Poster Presentation Australian Diabetes Society and the Australian Diabetes Educators Association Annual Scientific Meeting 2014

Real-life effectiveness of OADs as add-on therapy after monotherapy failure in patients with substantial hyperglycaemia (HbA1c ≥10.0%): a post-hoc analysis of the EDGE study (#309)

Päivi M. Paldánius 1 , Ivona Daskalova 2 , Giovanni Bader 1 , Chantal Mathieu 3
  1. Novartis Pharma AG, Basel, Switzerland
  2. Military Medical Academy, Sofia, Bulgaria
  3. Catholic University of Leuven, Leuven, Belgium

Poor glycaemic control is often attributable to delayed stepwise addition of oral or injectable therapies in the face of increasing hyperglycaemia, ultimately prompting insulin initiation. This post-hoc analysis of the EDGE study aimed to evaluate the effectiveness of vildagliptin vs comparator oral anti-diabetic drugs (OADs) in patients in whom insulin was not started, despite HbA1c ≥10.0% at the time of intensification of failing monotherapy.

Patients became eligible for inclusion only after the add-on treatment was chosen by the physician, based on clinical judgment and patient need. Patients were assigned to either the vildagliptin or ‘other OADs’ (excluding incretin therapies) cohort. Change in HbA1c was evaluated 12 months after treatment intensification, for each cohort and between the cohorts. Response, defined as achieving HbA1c of <7.0% at 12 months without hypoglycaemia or weight gain ≥3%, was also assessed.

Of the 3853 patients with HbA1c ≥10.0% (mean 11.1%) at baseline, 2634 (68.4%) received vildagliptin and 1219 (31.6%) received other OADs. Overall, mean age was 55.3 years, BMI 29.3 kg/m2 and diabetes duration 5.6 years. After 12 months, the mean change in HbA1c was -3.4% and -3.0% in the vildagliptin and other OADs cohorts, respectively (p<0.001 for both cohorts vs baseline, and between cohorts). Response was achieved by twice as many patients in the vildagliptin than in the other OADs cohort (18.6% vs 8.4%; OR 2.5; 95% CI: 1.99, 3.14; p<0.001). Adverse events were generally comparable between the cohorts; however, the absolute number of hypoglycaemic events was lower in the vildagliptin cohort (10 vs 26 events).

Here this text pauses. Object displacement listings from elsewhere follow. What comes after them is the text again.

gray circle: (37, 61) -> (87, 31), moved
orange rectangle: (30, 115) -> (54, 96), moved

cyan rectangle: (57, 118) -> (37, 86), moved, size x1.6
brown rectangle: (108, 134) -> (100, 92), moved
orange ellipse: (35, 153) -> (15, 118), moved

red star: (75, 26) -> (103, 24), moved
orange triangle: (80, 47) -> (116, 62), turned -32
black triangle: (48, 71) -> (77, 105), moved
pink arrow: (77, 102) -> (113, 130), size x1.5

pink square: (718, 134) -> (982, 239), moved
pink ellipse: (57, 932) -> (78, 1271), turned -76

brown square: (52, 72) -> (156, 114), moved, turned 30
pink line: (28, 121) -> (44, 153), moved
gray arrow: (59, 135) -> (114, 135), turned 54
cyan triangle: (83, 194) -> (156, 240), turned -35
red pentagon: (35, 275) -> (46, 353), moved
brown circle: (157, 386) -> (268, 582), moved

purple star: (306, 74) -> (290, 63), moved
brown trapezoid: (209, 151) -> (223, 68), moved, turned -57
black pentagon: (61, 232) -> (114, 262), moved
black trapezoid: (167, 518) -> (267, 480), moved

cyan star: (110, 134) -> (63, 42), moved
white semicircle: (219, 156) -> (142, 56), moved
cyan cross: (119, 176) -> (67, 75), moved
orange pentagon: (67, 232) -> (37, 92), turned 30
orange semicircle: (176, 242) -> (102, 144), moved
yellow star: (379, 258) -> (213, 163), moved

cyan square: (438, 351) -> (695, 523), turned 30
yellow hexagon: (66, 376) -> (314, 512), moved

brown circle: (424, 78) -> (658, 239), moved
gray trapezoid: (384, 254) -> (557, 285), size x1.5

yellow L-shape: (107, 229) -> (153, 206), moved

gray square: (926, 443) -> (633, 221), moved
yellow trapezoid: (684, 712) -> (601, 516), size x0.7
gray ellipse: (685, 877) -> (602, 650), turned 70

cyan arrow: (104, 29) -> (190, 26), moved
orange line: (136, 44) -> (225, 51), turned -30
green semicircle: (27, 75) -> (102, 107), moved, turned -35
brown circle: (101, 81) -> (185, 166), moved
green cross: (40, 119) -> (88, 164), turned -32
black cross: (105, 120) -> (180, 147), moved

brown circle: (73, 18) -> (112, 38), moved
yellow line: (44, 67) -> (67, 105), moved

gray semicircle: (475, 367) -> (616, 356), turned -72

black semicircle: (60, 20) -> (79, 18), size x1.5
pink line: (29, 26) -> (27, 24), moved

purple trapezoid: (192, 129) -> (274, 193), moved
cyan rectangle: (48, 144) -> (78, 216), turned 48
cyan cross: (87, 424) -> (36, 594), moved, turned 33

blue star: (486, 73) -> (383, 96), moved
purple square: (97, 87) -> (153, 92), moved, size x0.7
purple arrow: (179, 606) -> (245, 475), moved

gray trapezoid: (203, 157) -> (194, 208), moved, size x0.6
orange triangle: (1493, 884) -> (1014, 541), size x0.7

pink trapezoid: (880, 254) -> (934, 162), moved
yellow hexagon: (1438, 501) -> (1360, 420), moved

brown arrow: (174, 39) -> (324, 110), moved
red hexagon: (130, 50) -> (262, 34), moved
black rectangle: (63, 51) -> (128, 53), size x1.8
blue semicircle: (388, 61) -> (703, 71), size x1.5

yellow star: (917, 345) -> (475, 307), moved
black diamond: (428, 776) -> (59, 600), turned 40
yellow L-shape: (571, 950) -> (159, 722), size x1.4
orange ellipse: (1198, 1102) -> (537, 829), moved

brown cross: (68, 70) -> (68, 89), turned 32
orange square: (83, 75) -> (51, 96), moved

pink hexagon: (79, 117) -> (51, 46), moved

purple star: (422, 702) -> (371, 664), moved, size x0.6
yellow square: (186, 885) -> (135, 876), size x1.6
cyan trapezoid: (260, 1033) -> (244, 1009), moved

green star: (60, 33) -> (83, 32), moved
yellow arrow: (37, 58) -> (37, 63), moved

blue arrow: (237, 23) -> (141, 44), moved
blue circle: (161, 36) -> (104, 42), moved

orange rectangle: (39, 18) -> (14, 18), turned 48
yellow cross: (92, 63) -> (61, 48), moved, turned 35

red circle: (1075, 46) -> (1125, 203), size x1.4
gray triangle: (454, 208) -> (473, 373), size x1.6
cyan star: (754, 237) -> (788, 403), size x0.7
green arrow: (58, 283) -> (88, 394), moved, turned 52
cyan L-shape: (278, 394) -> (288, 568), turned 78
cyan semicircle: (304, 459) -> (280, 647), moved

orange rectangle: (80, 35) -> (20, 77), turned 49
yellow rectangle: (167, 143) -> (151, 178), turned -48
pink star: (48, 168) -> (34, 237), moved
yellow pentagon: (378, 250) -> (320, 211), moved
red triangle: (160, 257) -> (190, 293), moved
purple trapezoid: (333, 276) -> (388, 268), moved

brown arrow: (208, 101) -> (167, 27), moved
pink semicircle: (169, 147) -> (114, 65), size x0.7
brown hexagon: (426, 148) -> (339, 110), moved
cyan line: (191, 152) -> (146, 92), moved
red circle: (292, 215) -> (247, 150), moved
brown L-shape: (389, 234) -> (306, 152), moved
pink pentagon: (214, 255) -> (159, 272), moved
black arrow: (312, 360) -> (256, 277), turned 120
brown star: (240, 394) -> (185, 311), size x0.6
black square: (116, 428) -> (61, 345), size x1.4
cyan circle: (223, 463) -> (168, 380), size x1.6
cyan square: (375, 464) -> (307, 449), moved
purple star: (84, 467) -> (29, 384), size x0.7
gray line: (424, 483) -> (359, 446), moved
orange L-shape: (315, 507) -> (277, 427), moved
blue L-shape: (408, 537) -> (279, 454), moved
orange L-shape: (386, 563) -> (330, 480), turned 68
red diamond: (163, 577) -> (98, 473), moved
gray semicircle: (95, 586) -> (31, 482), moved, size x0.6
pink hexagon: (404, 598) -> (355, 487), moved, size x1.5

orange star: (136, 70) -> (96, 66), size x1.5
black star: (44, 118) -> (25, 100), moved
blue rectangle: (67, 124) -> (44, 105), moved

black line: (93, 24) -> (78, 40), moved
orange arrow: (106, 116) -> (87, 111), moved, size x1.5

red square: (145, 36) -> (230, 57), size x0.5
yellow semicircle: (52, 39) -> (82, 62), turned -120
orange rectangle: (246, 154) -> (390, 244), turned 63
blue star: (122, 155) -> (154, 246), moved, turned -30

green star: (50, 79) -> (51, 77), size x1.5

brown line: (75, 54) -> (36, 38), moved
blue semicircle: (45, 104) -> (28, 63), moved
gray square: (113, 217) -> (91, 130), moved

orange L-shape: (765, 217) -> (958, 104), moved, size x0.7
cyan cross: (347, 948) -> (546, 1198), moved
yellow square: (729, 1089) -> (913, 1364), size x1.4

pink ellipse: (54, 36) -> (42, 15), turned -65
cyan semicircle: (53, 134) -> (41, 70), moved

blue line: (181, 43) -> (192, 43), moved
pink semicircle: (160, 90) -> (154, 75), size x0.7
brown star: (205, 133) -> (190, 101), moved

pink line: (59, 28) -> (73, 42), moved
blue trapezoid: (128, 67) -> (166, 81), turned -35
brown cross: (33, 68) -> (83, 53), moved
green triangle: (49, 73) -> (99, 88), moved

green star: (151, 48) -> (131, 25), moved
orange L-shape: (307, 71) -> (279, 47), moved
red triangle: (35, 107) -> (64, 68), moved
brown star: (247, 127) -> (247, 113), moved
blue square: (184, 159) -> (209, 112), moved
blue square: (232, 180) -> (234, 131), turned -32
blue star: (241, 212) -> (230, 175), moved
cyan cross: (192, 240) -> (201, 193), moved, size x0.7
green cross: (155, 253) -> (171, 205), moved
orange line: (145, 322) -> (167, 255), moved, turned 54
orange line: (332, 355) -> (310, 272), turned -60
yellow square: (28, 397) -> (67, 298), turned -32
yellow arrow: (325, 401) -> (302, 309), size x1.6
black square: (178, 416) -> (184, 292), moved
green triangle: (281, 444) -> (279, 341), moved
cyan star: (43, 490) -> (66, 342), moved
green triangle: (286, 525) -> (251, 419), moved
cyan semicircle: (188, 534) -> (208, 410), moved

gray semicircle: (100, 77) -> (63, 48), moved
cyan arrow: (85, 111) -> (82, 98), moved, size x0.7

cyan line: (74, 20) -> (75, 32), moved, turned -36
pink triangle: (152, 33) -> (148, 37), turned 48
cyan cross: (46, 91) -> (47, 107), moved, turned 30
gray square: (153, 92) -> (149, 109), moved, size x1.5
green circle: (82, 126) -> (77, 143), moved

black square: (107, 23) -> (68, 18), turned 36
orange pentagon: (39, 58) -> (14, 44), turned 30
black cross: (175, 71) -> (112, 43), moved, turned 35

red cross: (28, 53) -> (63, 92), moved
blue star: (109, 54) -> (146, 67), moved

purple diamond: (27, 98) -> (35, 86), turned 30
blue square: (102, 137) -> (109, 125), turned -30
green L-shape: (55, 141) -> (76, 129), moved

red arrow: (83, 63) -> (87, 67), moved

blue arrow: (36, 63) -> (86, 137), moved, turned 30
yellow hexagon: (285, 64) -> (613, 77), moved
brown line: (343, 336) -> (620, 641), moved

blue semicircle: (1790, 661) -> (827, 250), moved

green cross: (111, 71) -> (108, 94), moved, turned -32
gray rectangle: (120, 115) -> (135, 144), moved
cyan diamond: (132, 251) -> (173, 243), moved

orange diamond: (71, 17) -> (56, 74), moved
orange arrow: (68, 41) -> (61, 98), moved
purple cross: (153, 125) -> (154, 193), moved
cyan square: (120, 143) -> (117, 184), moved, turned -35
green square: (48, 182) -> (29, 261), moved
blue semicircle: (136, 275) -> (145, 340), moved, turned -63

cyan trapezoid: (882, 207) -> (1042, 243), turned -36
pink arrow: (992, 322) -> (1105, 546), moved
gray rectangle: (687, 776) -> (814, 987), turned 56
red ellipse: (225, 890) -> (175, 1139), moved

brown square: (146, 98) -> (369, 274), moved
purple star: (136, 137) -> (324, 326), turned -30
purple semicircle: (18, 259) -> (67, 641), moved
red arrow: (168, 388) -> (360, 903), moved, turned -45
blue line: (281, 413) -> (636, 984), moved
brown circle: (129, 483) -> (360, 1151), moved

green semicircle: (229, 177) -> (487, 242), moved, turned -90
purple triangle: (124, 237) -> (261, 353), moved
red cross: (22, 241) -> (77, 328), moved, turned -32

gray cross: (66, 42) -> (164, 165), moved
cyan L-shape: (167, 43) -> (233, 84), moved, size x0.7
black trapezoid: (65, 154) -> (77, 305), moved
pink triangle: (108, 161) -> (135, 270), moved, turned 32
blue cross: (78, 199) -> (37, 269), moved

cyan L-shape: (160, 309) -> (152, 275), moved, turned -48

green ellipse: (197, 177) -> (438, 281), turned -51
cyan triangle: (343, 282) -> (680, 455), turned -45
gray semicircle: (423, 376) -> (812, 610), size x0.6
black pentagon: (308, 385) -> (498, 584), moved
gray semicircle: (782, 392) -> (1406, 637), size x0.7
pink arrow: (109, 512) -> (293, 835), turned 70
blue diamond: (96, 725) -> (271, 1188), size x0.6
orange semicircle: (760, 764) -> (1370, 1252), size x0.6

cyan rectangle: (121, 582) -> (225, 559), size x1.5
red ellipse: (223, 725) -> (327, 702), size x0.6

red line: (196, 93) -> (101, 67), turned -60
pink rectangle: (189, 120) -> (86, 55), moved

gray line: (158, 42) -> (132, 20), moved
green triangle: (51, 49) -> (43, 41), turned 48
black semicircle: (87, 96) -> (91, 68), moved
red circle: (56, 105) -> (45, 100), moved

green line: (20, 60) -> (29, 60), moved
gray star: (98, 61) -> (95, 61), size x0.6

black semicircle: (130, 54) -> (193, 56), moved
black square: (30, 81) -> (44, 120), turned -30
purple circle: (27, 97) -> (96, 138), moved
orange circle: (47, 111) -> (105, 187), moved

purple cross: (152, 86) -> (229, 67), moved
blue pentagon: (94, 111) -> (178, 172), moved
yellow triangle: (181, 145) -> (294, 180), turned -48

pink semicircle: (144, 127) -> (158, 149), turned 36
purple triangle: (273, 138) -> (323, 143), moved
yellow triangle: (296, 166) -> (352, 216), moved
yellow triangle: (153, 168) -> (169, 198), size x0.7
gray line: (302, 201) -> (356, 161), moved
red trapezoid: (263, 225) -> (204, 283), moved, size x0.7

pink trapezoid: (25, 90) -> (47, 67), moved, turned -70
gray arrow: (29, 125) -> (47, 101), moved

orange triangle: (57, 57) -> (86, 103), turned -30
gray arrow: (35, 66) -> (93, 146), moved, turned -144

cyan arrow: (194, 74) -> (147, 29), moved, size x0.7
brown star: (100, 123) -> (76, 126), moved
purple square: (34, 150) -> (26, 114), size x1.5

Results demonstrate that, in a real-life setting, clinical inertia is real and vildagliptin provided a clinically meaningful HbA1c reduction in patients with HbA1c ≥10.0%. Although treatment with OADs may not be regarded as the optimal approach in patients with substantial hyperglycaemia, vildagliptin provides an attractive treatment option should insulin or other therapeutic strategies not be clinically suitable.